### TASKS FOR THIS EXERCISE
1. Rewrite the vector space passage from "What this hopefully" up to and including "of the other.", swapping "visualization" for "picture".
2. In the vector space passage, which point is shown to lie on the plane?
3. Please list every row operation named above the arrows in the row reduction in the vector space passage.

### TEXT PASSAGE
What this hopefully highlights is that any two sets that satisfy Definition 2.1.3 and in some sense are the same dimension then whatever we say about one we can say about the other. And, any visualization of one is, in a way, also a visualization of the other.

Every point on that plain can be written as a combination of $\vec{v}=[2,3,0]$ and $\vec{u}=[-1,0,5]$ and so equivalently could be the coefficients for a polynomial of the form $f(x)=a\, v(x)+b\, u(x)\text{.}$ In particular we see that the point $(19,21,-15)$ is on the plane. But not all points are on the plain, for example we see that the point $(15,9,5)$ is not, this means there does not exist $a$ and $b$ such that $a\, v(x)+b\, u(x)=15x^2+9x+5$ or $a\vec{v}+b\vec{u}=[15,9,5]\text{.}$ In fact if we try to solve for $a$ and $b$ in the vector equation it doesn't work:

\begin{align*} \left[ \begin{array}{rr|r} 2 \amp -1 \amp 15\\ 3 \amp 0 \amp 9\\ 0 \amp 5 \amp 5 \end{array} \right]\amp\amp\amp \stackrel{\large \frac{1}{3}R_2,\, \frac{1}{5}R_3}{\Huge \leadsto}\amp\amp \left[ \begin{array}{rr|r} 2 \amp -1 \amp 15\\ 1 \amp 0 \amp 3\\ 0 \amp 1 \amp -1 \end{array} \right]\\ \amp\amp\amp \stackrel{\large Swap\ Rows}{\Huge \leadsto}\amp\amp \left[ \begin{array}{rr|r} 1 \amp 0 \amp 3\\ 0 \amp 1 \amp -1\\ 2 \amp -1 \amp 15 \end{array} \right]\\ \amp\amp\amp \stackrel{\large R_3-2R_1+R_2}{\Huge \leadsto}\amp\amp \left[ \begin{array}{rr|r} 1 \amp 0 \amp 3\\ 0 \amp 1 \amp -1\\ 0 \amp 0 \amp 8 \end{array} \right] \end{align*}

which implies $0=8\text{,}$ which is nonsense. We say then that all the linear combinations of $\vec{v}$ and $\vec{u}$ form a subspace, that is they form a vector space of their own, but don't give you every possible point.

###### Section Vocabulary.

Vector Space, Subspace

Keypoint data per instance

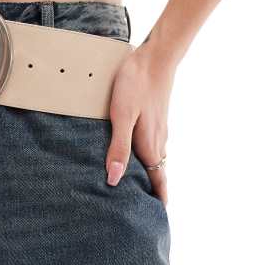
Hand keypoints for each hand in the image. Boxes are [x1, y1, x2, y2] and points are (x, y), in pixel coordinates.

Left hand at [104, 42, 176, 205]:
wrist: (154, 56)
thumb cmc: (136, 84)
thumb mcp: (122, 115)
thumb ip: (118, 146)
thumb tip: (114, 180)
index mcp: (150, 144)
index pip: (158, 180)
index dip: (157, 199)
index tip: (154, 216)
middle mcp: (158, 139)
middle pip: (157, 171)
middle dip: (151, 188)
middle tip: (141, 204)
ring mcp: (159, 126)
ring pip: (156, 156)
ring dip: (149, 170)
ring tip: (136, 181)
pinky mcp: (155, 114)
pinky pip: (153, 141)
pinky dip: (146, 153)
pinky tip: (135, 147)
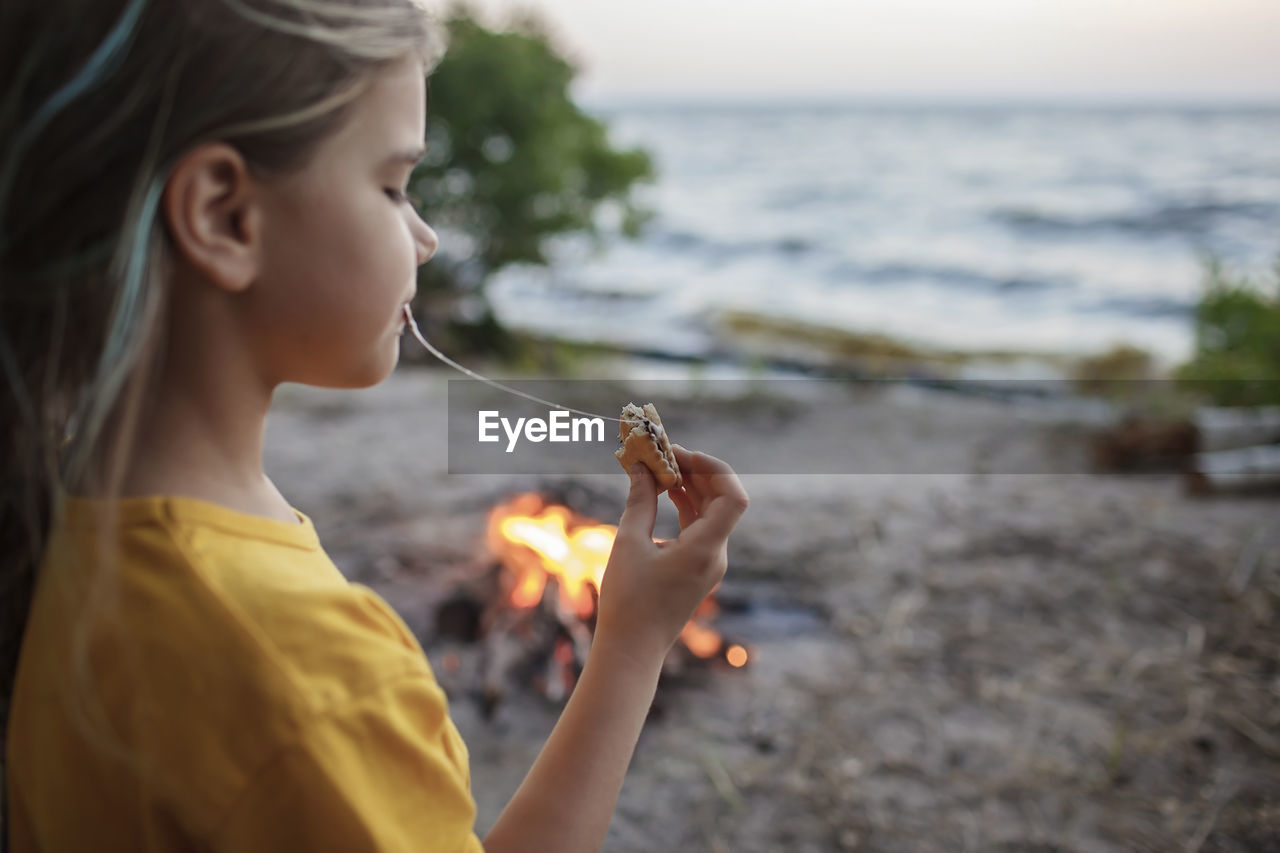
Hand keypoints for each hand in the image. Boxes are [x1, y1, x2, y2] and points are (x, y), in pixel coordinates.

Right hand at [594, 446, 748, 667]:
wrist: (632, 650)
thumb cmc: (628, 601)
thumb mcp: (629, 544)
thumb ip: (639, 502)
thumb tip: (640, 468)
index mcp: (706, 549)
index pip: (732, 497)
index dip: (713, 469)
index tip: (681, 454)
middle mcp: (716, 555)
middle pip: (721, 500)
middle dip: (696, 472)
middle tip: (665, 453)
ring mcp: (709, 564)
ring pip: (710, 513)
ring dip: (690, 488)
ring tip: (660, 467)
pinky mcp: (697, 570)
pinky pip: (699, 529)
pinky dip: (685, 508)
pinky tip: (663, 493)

### OUTPUTS BY TASK
1.
What this hopefully highlights is that any two sets that satisfy Definition 2.1.3 and in some sense are the same dimension then whatever we say about one we can say about the other. And, any picture of one is, in a way, also a picture of the other.

2. (19, 21, −15)

3.
- (1/3)R_2
- (1/5)R_3
- Swap Rows
- R_3 − 2R_1 + R_2